14 Oktober 2025
Opini

Dari Pupuk ke Penjara Opini, Ironi Demokrasi di Negeri Agraris

Penulis : Sri Radjasa, M.BA (Pemerhati Intelijen)

OPINI - Ketika sebuah ruang diskusi publik yang sejatinya menjadi wadah ekspresi kebebasan berpendapat berubah menjadi medan kriminalisasi, maka yang terancam bukan sekadar para pembicara, tetapi juga hak publik untuk mengetahui kebenaran. Kasus yang menimpa Roemah Pemoeda Podcast dengan host Ilham Rasul dan narasumber Kisman Latumakulita menjadi cermin suram tentang bagaimana kritik bisa dengan mudah diterjemahkan sebagai serangan pribadi, lalu dibungkam melalui jalur hukum.

Dalam salah satu episode, mereka mengulas soal carut-marut pengelolaan PT Pupuk Indonesia, yang menurut audit independen disebut mengalami potensi kerugian hingga Rp8,3 triliun. Podcast itu menyoroti betapa pentingnya peran pupuk sebagai komoditas strategis yang menguasai 65 hingga 75 persen ruang gerak sektor pertanian nasional. Sebab jika sistem distribusi dan tata kelolanya bermasalah, maka program swasembada pangan pun akan ikut terganggu.

Dalam diskusi tersebut, nama Nurlia Sulaiman, yang disebut sebagai pemilik CV Mulia sekaligus adik Menteri Pertanian, muncul sebagai salah satu distributor pupuk di wilayah Indonesia Timur. Kritik ini, yang sejatinya berbasis pada informasi publik dan logika kepentingan umum, justru memantik reaksi keras. Nurlia kemudian melaporkan Roemah Pemoeda ke Polda Sulawesi Selatan dengan tuduhan pencemaran nama baik dan penyerangan terhadap kehormatan pribadi.

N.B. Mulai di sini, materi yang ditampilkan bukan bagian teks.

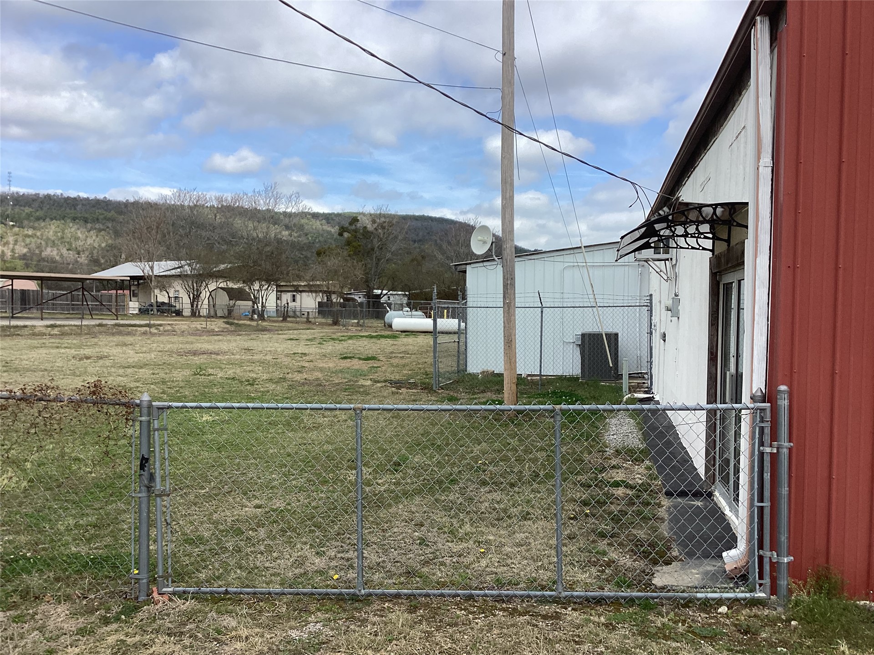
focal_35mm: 31
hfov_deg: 58.4
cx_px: 437
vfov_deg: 45.4
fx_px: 783
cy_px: 328
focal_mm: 3.3
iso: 25
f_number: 2.4
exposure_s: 1/1217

Langkah hukum tersebut menimbulkan pertanyaan mendasar, apakah kritik terhadap kebijakan publik dan hubungan bisnis yang melibatkan keluarga pejabat negara kini sudah dianggap tindak pidana? Tindakan pelaporan ini tampak sebagai bentuk abuse of law dengan penyalahgunaan instrumen hukum untuk membungkam suara yang kritis terhadap kekuasaan. Padahal, ruang publik seperti podcast adalah bagian dari ekosistem demokrasi yang justru membantu pemerintah menjaga transparansi dan akuntabilitas.

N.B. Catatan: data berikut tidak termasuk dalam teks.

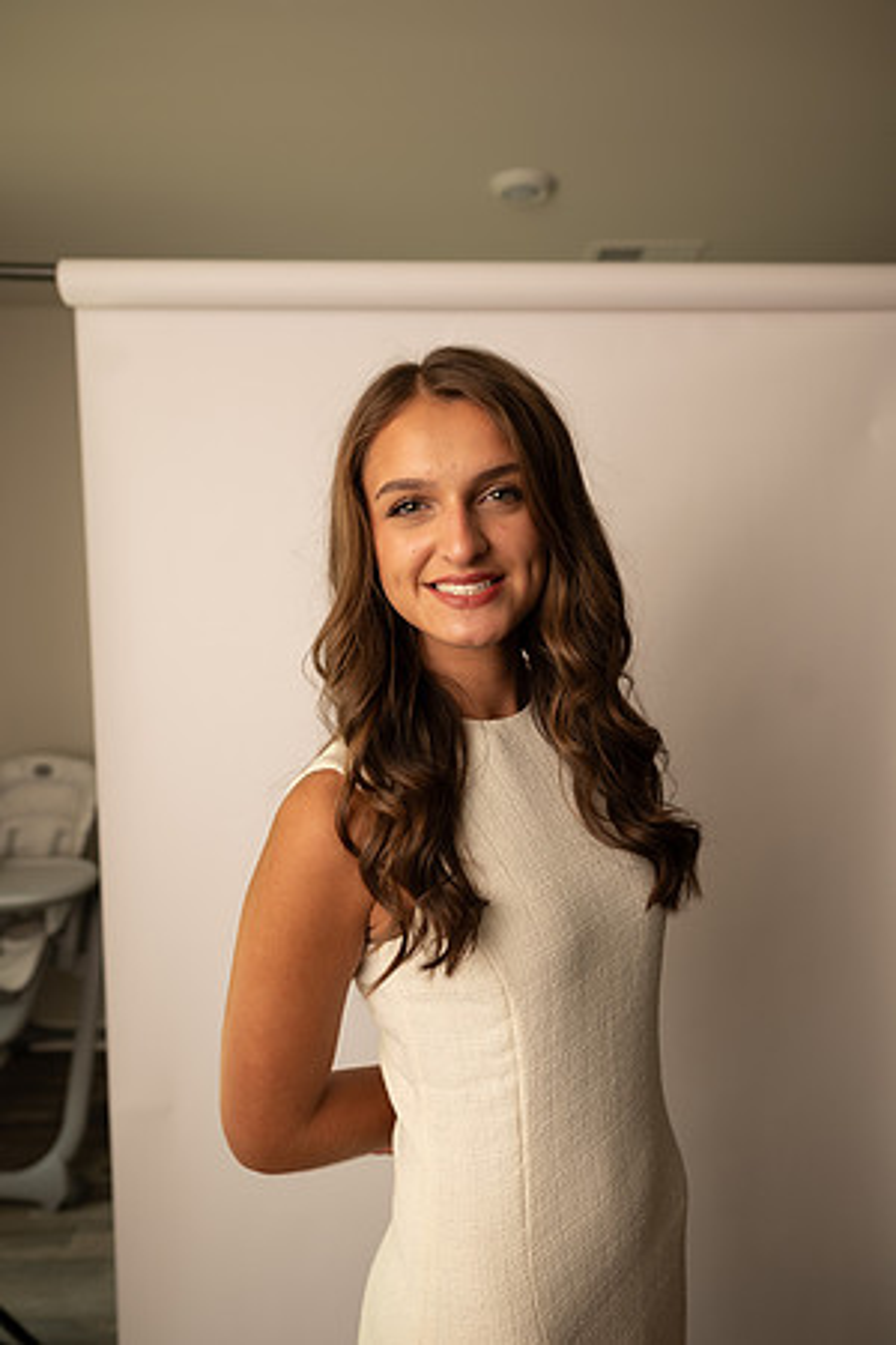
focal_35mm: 24
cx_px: 448
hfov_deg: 53.1
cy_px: 672
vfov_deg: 73.7
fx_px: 896
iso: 100
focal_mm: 24
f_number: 3.2
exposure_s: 1/160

Di tengah era digital, ketika media sosial menjadi kanal partisipasi warga, penggunaan pasal pencemaran nama baik untuk mengkriminalisasi ekspresi publik terasa seperti kemunduran demokrasi. Bukannya menanggapi dengan klarifikasi atau membuka data transparan, pelaporan semacam ini justru memperlihatkan bagaimana kuasa bisa digunakan untuk melindungi kepentingan pribadi. Dalam istilah lama, ini ibarat “menepuk air di dulang, terpercik muka sendiri.”

Lebih jauh, kasus ini mengandung dimensi etika dan hukum publik yang tak bisa diabaikan. Jika benar hubungan kekerabatan digunakan untuk memperoleh fasilitas bisnis dari institusi negara, maka persoalan ini semestinya diselidiki melalui mekanisme antikorupsi, bukan dibungkam lewat laporan pidana. Publik kini menunggu, apakah Menteri Pertanian berani bersikap objektif ketika adiknya sendiri yang menjadi pelapor?

Ironi ini terasa semakin tajam karena terjadi di negeri agraris, di mana pupuk bukan sekadar komoditas ekonomi, melainkan penopang hidup jutaan petani. Ketika isu sebesar tata kelola pupuk justru berujung pada kriminalisasi kritik, maka yang hancur bukan hanya wibawa hukum, tapi juga harapan masyarakat terhadap demokrasi yang sehat.

Dari pupuk hingga penjara opini, perjalanan ini memperlihatkan bahwa demokrasi Indonesia masih rapuh di tangan kekuasaan yang alergi kritik. Jika setiap kritik terhadap kebijakan publik bisa dilaporkan sebagai kejahatan pribadi, maka kita bukan sedang hidup di negara hukum, melainkan di bawah bayang-bayang hukum yang dipakai sebagai alat kuasa.